#### [Texte proposé]

┄┄┄┄┄┄

Depuis son accession au pouvoir, Giorgia Meloni, figure montante de la droite européenne, a récemment subi un coup dur lors du référendum sur la réforme de la justice, qui a eu lieu les 22 et 23 mars. Ce scrutin, bien que précaire, a révélé un certain scepticisme des Italiens envers les propositions de la présidente du Conseil visant à rendre leur système judiciaire plus impartial. Malgré l'ampleur de son échec, elle peut cependant réjouir ses partisans avec des avancées significatives en matière de législation migratoire.
Le référendum visait notamment à introduire des mesures telles que le tirage au sort pour les membres du Conseil supérieur de la magistrature et la séparation des carrières des procureurs et des juges, afin disent ses partisans, de « dépolitiser » un système perçu comme manipulé par des juges favorables à gauche. Le rejet de ces propositions, par 53,24 % des votants contre 46,76 %, pourrait fragiliser l’image de Meloni, pourtant considérée comme la leader incontestée de la droite italienne.

┄┄┄┄┄┄

#### [Explorer le matériel]
1) Indiquez si chacune de ces affirmations concorde avec le texte sur le référendum, en répondant par oui ou par non et en citant les mots du texte qui tranchent. (a) Le scrutin s'est tenu les 22 et 23 mars. (b) Les propositions ont été approuvées par 53,24 % des votants. (c) La réforme prévoyait le tirage au sort pour les membres du Conseil supérieur de la magistrature.
2) Recopiez, s'il vous plaît, un passage du texte sur le référendum : commencez aux mots « Le référendum visait » et arrêtez-vous après « la droite italienne. ».
3) D'après le texte sur le référendum, dans quel domaine Giorgia Meloni peut-elle présenter des avancées significatives à ses partisans ?
Le matériel qui suit ne joue aucun rôle ici.

#### [Entrées tirées d'une collection]
┄┄┄┄┄┄

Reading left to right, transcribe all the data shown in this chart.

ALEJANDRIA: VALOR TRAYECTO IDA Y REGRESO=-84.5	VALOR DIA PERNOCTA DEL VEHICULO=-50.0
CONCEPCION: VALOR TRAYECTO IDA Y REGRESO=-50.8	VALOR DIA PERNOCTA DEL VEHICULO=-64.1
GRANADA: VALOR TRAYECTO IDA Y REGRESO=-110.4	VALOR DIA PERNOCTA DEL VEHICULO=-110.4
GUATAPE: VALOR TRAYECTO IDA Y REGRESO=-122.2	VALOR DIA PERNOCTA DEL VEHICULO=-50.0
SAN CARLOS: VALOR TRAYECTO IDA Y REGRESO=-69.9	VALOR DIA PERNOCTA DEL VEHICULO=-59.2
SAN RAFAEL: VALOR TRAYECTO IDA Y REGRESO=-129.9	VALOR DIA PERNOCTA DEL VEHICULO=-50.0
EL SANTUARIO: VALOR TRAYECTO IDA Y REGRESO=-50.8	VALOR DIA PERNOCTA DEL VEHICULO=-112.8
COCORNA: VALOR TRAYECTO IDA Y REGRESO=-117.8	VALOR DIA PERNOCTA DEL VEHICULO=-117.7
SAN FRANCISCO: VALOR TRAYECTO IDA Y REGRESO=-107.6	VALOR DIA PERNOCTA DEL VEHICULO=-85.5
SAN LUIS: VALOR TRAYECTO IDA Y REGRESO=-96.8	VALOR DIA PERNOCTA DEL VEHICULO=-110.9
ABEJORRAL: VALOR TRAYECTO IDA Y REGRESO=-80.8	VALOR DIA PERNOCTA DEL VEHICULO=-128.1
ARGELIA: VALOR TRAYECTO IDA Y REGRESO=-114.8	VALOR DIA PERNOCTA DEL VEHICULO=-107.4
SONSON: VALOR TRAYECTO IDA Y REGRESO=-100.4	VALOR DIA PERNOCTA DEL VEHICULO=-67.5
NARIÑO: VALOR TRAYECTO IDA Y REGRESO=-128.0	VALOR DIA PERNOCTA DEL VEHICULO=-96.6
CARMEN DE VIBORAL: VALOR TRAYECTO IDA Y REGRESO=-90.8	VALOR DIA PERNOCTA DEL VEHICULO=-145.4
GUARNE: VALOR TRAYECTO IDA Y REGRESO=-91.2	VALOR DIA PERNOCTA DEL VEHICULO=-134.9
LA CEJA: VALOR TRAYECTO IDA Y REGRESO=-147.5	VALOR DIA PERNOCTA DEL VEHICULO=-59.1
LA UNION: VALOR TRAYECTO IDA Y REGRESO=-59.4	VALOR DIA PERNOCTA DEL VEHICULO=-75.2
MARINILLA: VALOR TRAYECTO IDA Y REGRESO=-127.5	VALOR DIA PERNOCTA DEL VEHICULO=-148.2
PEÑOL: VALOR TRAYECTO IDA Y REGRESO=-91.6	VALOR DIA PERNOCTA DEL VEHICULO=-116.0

┄┄┄┄┄┄

#### [Résultats par consigne]
1)
(a) Oui : « qui a eu lieu les 22 et 23 mars ».
(b) Non : « Le rejet de ces propositions, par 53,24 % des votants contre 46,76 % ».
(c) Oui : « le tirage au sort pour les membres du Conseil supérieur de la magistrature ».

2)
Le référendum visait notamment à introduire des mesures telles que le tirage au sort pour les membres du Conseil supérieur de la magistrature et la séparation des carrières des procureurs et des juges, afin disent ses partisans, de « dépolitiser » un système perçu comme manipulé par des juges favorables à gauche. Le rejet de ces propositions, par 53,24 % des votants contre 46,76 %, pourrait fragiliser l’image de Meloni, pourtant considérée comme la leader incontestée de la droite italienne.

3) En matière de législation migratoire.